[[ Text provided, beginning ]]
But in citing “official meritocracy’s current glaring failings,” my suspicions of official meritocracy and its sniffy credential checks run much deeper. I think above all of three glaring (and somewhat intersecting) instances where official meritocracies have set public policy and launched our nation on a crash course with catastrophe: 1) mainstream economics, 2) “professional class” control of the Democratic Party, and 3) neocon and liberal-interventionist domination of foreign policy. Even if it were my chief purpose, I’d have a hard time citing the abundant evidence for these failure of official meritocracy in a single article; I must trust the leftist viewpoint I share with most CP readers and writers to solicit consensus that these failings of official meritocracy are important, ongoing, and real. But as a quick primer on the subject, readers can refer for evidence to three books I’ve read: James K. Galbraith’s The End of Normal on the failings of credentialed mainstream economists; Thomas Frank’s Listen, Liberal on the failings of Democrats’ “professional class” meritocracy; and Mike Lofgren’s The Deep State on the failings of the neocon and interventionist liberal foreign policy establishment.
These three current, glaring failures of official meritocracy provide striking evidence that we mustn’t automatically make distinguished establishment credentials our litmus test of actual competence. But these three “epic fails” have a common root that make them even more relevant to Johnstone and journalism as her chosen endeavor. Namely, they—like journalism itself—are not disciplines of hard science where scrupulous attention to the behavior of the physical world is a key determinant in arriving at the needed truth about one’s subject matter. While hard, unchanging facts certainly play a role in journalism itself (as in the cited disciplines where meritocracy failed), what counts just as much is the correctness of one’s bias—whether one’s value system is a good fit with the (in large part social) world being studied, written about, or made the subject of policy. And if it hadn’t been clear previously, it should be obvious now that not all biases and value systems are created equal: that certain ones deeply menace social harmony and quite likely the very survival of the human species.
One such menacing bias, quite arguably, is the corporatist or pro-plutocrat bias, largely responsible for the three cited failings of mainstream economics, Democratic Party politics, and neocon and neoliberal interventionist foreign policy. The same bias, by the way, that tends to shape the current meritocracy of professional journalism and make it a propaganda-spreading menace to the common good. To which CP’s pro-democracy alternative journalism and Caitlin Johnstone’s pro-democracy “rogue’ journalism are welcome and desperately needed antidotes. Rather than focusing on Johnstone’s official “meritocracy” credentials (these days, largely one’s license to be a presstitute), CP should be focused on the far more relevant question of her pro-democracy bias and her competence in 1) analyzing events in terms of that bias, 2) persuading readers to view current reality in terms that bias, and 3) motivating activists who already share that pro-democracy bias. If these are—as there’s reason to think there should be—the most relevant criteria of competence, Johnstone’s given ample evidence of having the needed journalistic chops.
Johnstone’s Got the Needed “Chops”
That as normally subversive a publication as CP should take potshots at Johnstone’s (supposedly “infra dig”) Australian journalism degree, or her lack of substantial prior reporting in her own nation, strikes me as misplaced meritocratic credential snobbery that CP fails to apply to many writers (yours truly included) who have graced—and hardly disgraced—its own pages. Many of us, unlike Johnstone, can’t claim journalism degrees of any sort.
[[ Text provided, end ]]
[[ Supplied data, beginning ]]
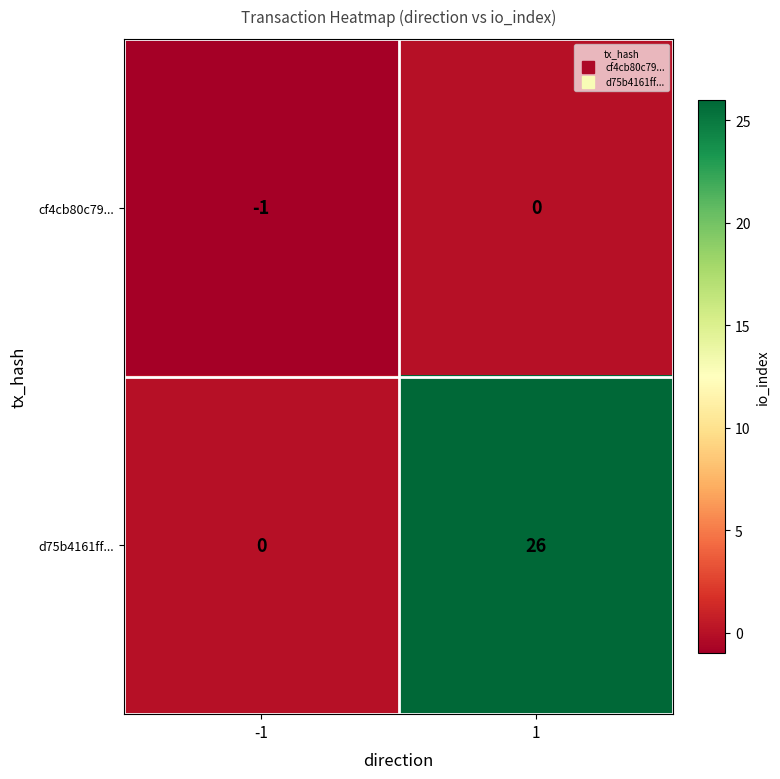

True or false: cf4cb80c79... has a value of -2 at -1.

False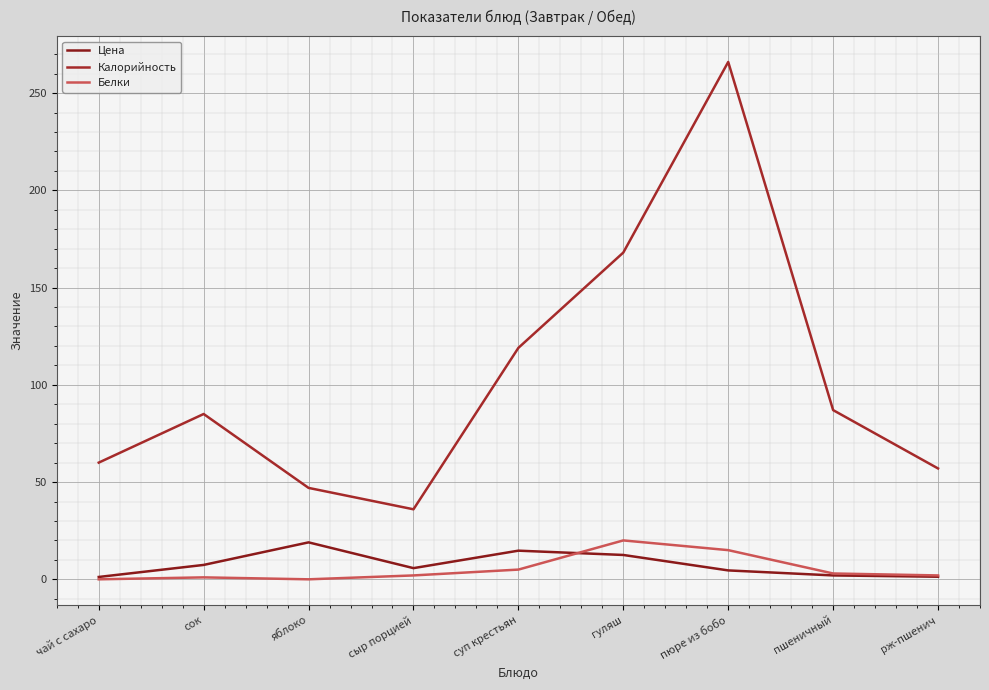

Is this an area chart (filled region under the line)?

No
[[ Supplied data, end ]]
### Problem description
Write the next part of the essay defending Caitlin Johnstone's journalistic competence, picking up after its final sentence. None of the material is needed.

### Output of the exercise
And more crucially, what special relevance does a high-prestige journalism degree or a substantial reporting history have to opinion journalism—which is predominantly the sort of writing that Johnstone does? Beyond a certain basic competence in using language grammatically and readably, and a basic honesty in questions of fact, what more can those of us who feel a pro-democracy bias is now crucial ask of an opinion journalist than to be a persuasive practitioner of and advocate for such a bias? Even for those who don’t share that bias, Johnstone accomplishes an important mission: showing clearly and logically how events—and the world generally—look to people who share her bias. Understanding how politically important constituencies understand the world is itself important information for free citizens; given the biased, largely amateur, and highly polemical nature of journalism at the time the Bill of Rights was written, her model of journalism is quite close to what the First Amendment framers meant to defend in specifically protecting freedom of “the press.”
Given media technology and a concentrated ownership of media by special interests our First Amendment’s framers never could have imagined, the highly polemical “rogue” journalism of writers like Johnstone has vastly increased in importance as a counterweight to the prevailing consolidation. But for those of us who regard a pro-democracy bias (all other factors being equal) as a contributing factor to greater realism, having that bias amplifies the importance a journalist gains by simply being rogue.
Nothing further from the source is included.